Deep Dive — Cloudflare & Apple add Privacy to Secure DNS with ODoH
Cloudflare, Apple, & hosting company Fastly have collaborated to create a new secure and private DNS specification that extends DNS over HTTPS (DoH). They’ve both released the spec, and released sample implementations of the various components in Ruby and Go.
The Problem to be Solved
DNS is a protocol for resolving human-friendly names into computer-friendly values of various kinds, including mapping internet domain names like www.bartb.ie
to IP addresses like 37.139.7.12
.
For the internet to work, lots and lots of DNS queries have to be resolved quickly, so the initial DNS implementation focused on efficiency above all else. This resulted in three big shortcomings:
- no authenticity — when you got an answer, there was no way to know whether or not it had been altered in transit
- no confidentiality — all DNS queries and responses were in plain text, everyone between the client and server (like your ISP) could see everything being looked up
- no anonymity — the server could see who was asking the questions.

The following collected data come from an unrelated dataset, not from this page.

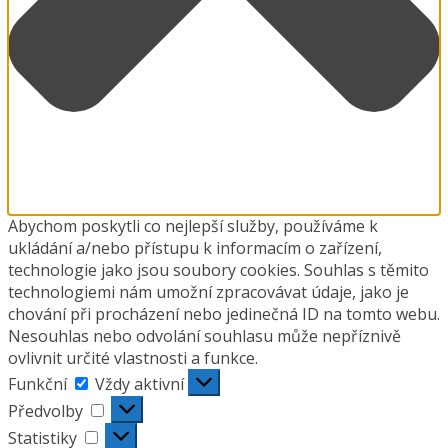
Abychom poskytli co nejlepší služby, používáme k
ukládání a/nebo přístupu k informacím o zařízení,
technologie jako jsou soubory cookies. Souhlas s těmito
technologiemi nám umožní zpracovávat údaje, jako je
chování při procházení nebo jedinečná ID na tomto webu.
Nesouhlas nebo odvolání souhlasu může nepříznivě
ovlivnit určité vlastnosti a funkce.
Funkční
Funkční
Vždy aktivní
Předvolby
Předvolby
Statistiky
Statistiky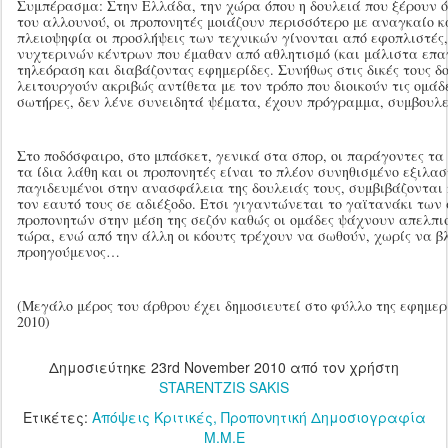
Συμπέρασμα: Στην Ελλάδα, την χώρα όπου η δουλειά που ξέρουν ό
του αλλουνού, οι προπονητές μοιάζουν περισσότερο με αναγκαίο κ
πλειοψηφία οι προσλήψεις των τεχνικών γίνονται από εφοπλιστές, 
νυχτερινών κέντρων που έμαθαν από αθλητισμό (και μάλιστα επ
τηλεόραση και διαβάζοντας εφημερίδες. Συνήθως στις δικές τους δ
λειτουργούν ακριβώς αντίθετα με τον τρόπο που διοικούν τις ομάδ
σωτήρες, δεν λένε συνειδητά ψέματα, έχουν πρόγραμμα, συμβουλεύ
Στο ποδόσφαιρο, στο μπάσκετ, γενικά στα σπορ, οι παράγοντες τ
τα ίδια λάθη και οι προπονητές είναι το πλέον συνηθισμένο εξιλαστ
παγιδευμένοι στην ανασφάλεια της δουλειάς τους, συμβιβάζονται π
τον εαυτό τους σε αδιέξοδο. Ετσι γιγαντώνεται το γαϊτανάκι τω
προπονητών στην μέση της σεζόν καθώς οι ομάδες ψάχνουν απελπ
τώρα, ενώ από την άλλη οι κόουτς τρέχουν να σωθούν, χωρίς να βλ
προηγούμενος…
(Μεγάλο μέρος του άρθρου έχει δημοσιευτεί στο φύλλο της εφημερ
2010)
Δημοσιεύτηκε
23rd November 2010
από τον χρήστη
STARENTZIS SAKIS
Ετικέτες:
Απόψεις Κριτικές
Προπονητική Δημοσιογραφία
Μ.Μ.Ε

We’ve been slowly picking off each of these problems one-by-one. DNSSEC allows the owners of domains to digitally sign their DNS records so clients can validate the answers they receive, proving that they haven’t been tampered with. In other words, DNSSEC provides authenticity (for the still small number of important domains that use it at present).
DoH (and DoT, DNS over TLS) added encryption between the client and the DNS server doing the resolving, removing the ability of the networks between client and server to see the DNS queries. This dealt with most of the confidentiality problem — only the two end-points could see the data in plain text, everyone in between, ISPs included, could only see the existence of an encrypted connection between client and server.

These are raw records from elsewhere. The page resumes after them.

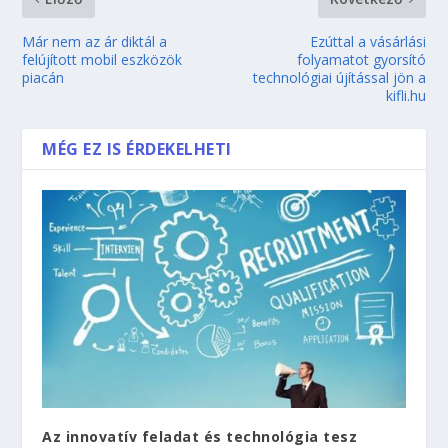
Már nem az ár diktál a
Ezúttal a vásárlási
felújított mobil eszközök
folyamatot gyorsító
piacán
technológiai újítással jön a
kifli.hu
MÉG EZ IS ÉRDEKELHETI
Az innovatív feladat és technológia tesz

DoH was a huge step forward, but has one key shortcoming — the server still knows everything. DoH provides confidentiality while the queries are in transit, but the end-point of the encrypted connection still knows both the question being asked and, who’s asking. In other words, when you choose to use a DoH DNS provider like Google (8.8.8.8) or CloudFlare (1.1.1.1), they get to see every DNS query you make, and you are trusting them not to abuse that massive amount of very revealing information about you.
DoH’s lack on anonymity is compounded by the fact that there aren’t many DoH providers ATM, so those few providers that are in use are getting to see a lot of data, providing a very tempting target for attackers, and a very strong temptation to service providers!
ODoH to the Rescue! (Privacy with Anonymity)
What CloudFlare & Co. have done is add an additional layer to DoH to provide anonymity by arranging it in such a way that no party in the transaction (other than the client) know both who as asking and what their asking for, that knowledge gets split across two parties, so one knows who is asking, but not what they’re asking, and the other what is being asked for, but no by whom.
This extended protocol has been dubbed Oblivious DoH or ODoH.
With DoH you have a client that asks DNS questions, and a server that answers those questions, and the client and server communicate securely over HTTPS.
ODoH adds an extra party into the mix, an ODoH Proxy, and an extra layer of end-to-end encryption. With DoH a user only has to configure the server they want to use, with ODoH the client has to choose both a server and a proxy.
To send an ODoH query a client starts by encrypting their question with the server’s public key, this means only the server can decrypt the question. Rather than sending this question to the server, the client sends the question to the proxy, which then forwards the query on to the desired server. The proxy can’t see what is being asked because it doesn’t have the proxy’s private key. The server can decrypt the question, but it doesn’t know who the client is, just which proxy passed the question on to them.
As long as there is no collusion between the proxy and the server, ODoH DNS queries are both private and anonymous! For this reason, we’ll want to always use separate organisations for our chosen proxy and server.
While CloudFlare have configured 1.1.1.1 to act as an ODoH server, we can’t start getting the benefits of ODoH until we have some trust-worthy proxies to choose from, and until our browsers, OSes, and/or routers support the protocol. For now, this is a very promising technology, but it’s not ready for daily use by regular peeps just yet. I wouldn’t be surprised to see the likes of Firefox rolling this out quite quickly though. Many of us could well be using ODoH by this time next year!